2017 Nobel Peace Prize

Reason for Award

for its work to draw attention to the catastrophic humanitarian consequences of any use of nuclear weapons and for its ground-breaking efforts to achieve a treaty-based prohibition of such weapons

Laureates

International Campaign to Abolish Nuclear Weapons
International Campaign to Abolish Nuclear Weapons

SwitzerlandSwitzerland

Explanation

Nuclear weapons are enormous bombs that can destroy an entire town and its people in an instant. ICAN is a group that tells people around the world how sad and terrible the results would be if such weapons were used. They worked together with doctors, students, and many ordinary people from different countries. They asked the United Nations to create an international rule (a treaty) saying, “Nuclear weapons must never be used.” In 2017 that treaty was agreed by 122 countries. Because of this great achievement, ICAN received the Nobel Peace Prize.

Related Keywords

nuclear weapons

Nuclear weapons are arms that produce enormous explosive energy through nuclear fission or fusion. First used in combat at Hiroshima and Nagasaki in 1945, they reshaped global security dynamics. Beyond the initial heat, blast, and radiation, fallout causes long-term health damage. Because a single device can indiscriminately kill hundreds of thousands of civilians, many scholars argue nuclear weapons violate IHL principles of distinction and proportionality. Nine states now hold an estimated 12,000 warheads, most on high alert. While seen as the cornerstone of deterrence, systemic risks such as accidents, miscalculation, or terrorist acquisition remain persistent.
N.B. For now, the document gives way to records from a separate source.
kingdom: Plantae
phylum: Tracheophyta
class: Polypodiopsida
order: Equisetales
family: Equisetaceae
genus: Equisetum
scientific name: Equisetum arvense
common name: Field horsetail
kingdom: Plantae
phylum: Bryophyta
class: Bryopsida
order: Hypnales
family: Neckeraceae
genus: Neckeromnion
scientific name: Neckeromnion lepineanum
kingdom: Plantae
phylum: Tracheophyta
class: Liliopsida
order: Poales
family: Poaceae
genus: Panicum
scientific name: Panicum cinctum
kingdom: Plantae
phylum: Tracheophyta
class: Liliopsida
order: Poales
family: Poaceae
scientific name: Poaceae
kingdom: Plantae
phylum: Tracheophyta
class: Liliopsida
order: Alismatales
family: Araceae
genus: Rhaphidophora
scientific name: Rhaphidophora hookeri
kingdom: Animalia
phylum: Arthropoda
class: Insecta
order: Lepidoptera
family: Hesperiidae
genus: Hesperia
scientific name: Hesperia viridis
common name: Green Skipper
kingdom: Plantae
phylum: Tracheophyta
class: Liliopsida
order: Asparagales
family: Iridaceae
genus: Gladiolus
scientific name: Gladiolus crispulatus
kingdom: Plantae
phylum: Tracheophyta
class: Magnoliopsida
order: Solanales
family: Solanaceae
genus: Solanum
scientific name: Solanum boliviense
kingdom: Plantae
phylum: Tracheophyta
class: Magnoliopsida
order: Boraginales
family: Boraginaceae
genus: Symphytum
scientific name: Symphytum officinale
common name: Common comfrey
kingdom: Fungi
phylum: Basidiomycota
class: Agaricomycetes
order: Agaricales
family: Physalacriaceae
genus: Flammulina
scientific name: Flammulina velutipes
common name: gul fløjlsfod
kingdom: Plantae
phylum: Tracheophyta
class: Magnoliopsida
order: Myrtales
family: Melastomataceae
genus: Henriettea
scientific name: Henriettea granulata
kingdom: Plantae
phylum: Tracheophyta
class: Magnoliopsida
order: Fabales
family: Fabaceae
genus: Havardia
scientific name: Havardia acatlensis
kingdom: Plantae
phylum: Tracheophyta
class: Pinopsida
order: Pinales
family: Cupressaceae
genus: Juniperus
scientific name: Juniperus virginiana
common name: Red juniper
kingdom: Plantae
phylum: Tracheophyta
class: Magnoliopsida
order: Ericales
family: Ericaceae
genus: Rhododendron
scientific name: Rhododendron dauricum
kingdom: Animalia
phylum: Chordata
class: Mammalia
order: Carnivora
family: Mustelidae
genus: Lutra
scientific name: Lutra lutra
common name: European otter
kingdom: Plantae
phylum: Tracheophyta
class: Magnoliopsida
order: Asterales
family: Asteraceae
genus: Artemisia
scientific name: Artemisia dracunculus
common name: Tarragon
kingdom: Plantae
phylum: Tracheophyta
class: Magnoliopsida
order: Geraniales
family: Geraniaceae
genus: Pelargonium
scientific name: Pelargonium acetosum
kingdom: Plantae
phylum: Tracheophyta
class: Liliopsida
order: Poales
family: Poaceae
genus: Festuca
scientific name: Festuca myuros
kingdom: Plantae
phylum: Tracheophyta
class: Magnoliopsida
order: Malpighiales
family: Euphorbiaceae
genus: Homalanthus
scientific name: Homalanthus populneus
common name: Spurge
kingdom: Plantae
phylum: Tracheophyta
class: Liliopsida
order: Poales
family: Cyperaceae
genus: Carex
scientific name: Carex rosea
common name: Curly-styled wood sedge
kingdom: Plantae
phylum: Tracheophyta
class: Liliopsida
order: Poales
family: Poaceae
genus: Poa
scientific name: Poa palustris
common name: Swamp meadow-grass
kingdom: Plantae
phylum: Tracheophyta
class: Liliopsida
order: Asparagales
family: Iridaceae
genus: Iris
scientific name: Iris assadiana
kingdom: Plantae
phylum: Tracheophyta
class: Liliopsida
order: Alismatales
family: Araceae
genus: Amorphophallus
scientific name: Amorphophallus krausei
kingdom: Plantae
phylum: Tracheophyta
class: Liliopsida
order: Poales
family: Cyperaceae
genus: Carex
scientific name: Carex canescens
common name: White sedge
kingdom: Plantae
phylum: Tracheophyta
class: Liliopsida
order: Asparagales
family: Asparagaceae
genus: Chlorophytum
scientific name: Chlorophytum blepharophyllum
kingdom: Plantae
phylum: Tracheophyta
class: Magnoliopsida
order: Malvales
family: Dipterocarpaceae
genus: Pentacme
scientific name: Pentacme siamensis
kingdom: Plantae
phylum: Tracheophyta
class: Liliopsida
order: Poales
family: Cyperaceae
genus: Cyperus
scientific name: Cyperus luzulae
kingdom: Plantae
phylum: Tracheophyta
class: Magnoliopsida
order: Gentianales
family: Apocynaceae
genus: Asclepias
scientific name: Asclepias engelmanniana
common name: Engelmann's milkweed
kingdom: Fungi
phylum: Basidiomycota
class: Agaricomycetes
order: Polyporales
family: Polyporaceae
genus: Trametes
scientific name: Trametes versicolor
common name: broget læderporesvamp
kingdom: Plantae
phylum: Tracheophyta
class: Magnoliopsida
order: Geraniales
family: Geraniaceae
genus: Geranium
Treaty on the Prohibition of Nuclear Weapons

Adopted at the UN in 2017 and entering into force in January 2021, the TPNW is the first international treaty to comprehensively outlaw nuclear weapons. It makes the development, testing, possession, and threat of use of such arms illegal. Ground-breaking articles also obligate state parties to assist victims and remediate contaminated environments. Although nuclear-armed states have not joined, the treaty exerts normative pressure by encouraging financial divestment and questioning the legitimacy of deterrence. ICAN was the central actor in the negotiations and remains involved in defining agendas and verification mechanisms at Meetings of States Parties. Scholars view the TPNW as the latest example of “humanitarian disarmament,” following the land-mine and cluster-munitions bans.

Hibakusha

Hibakusha are the people who suffered direct or indirect radiation damage from the atomic bombings in 1945. Many survived acute sickness only to face long-term cancers, leukemia, and psychological trauma. Their testimonies provide the most compelling evidence of the inhumanity of nuclear weapons and have influenced international opinion. ICAN invited Hibakusha as global campaign spokespeople and ensured they could speak during treaty negotiations. Sharing their experiences links abstract security debates to the concrete pain of real human beings. Research on Hibakusha spans medicine, sociology, history, and memory studies, forming the ethical core of the abolition movement.

humanitarian consequences

‘Humanitarian consequences’ is a concept that assesses the full range of harm to civilians, health, and the environment caused by the use of a weapon. For nuclear arms this includes not only immediate heat and blast but also radiation injuries and long-term socio-economic devastation. In the early 2010s Austria and others convened international conferences focusing on the humanitarian consequences of nuclear weapons. ICAN supplied medical and environmental data, positioning this frame as an alternative to security-centric disarmament discourse. The frame legitimized the negotiation of the TPNW and strengthened the bargaining power of non-nuclear states. The concept is applicable to other arms-control fields and aligns closely with the broader “human security” approach.

international civil society

International civil society refers to networks of NGOs, experts, and citizen groups that operate across borders. Since the Cold War it has shaped policy agendas on land mines, climate change, and many other issues. ICAN is a prime example, loosely coordinating more than 540 partner organizations in over 100 countries and regions. Civil society brings expertise and moral authority into intergovernmental negotiations and mobilizes public opinion via media and social networks. This bottom-up influence is redefining the notion of actors in international law and politics. Scholars analyze such transnational advocacy networks to understand the factors behind their success.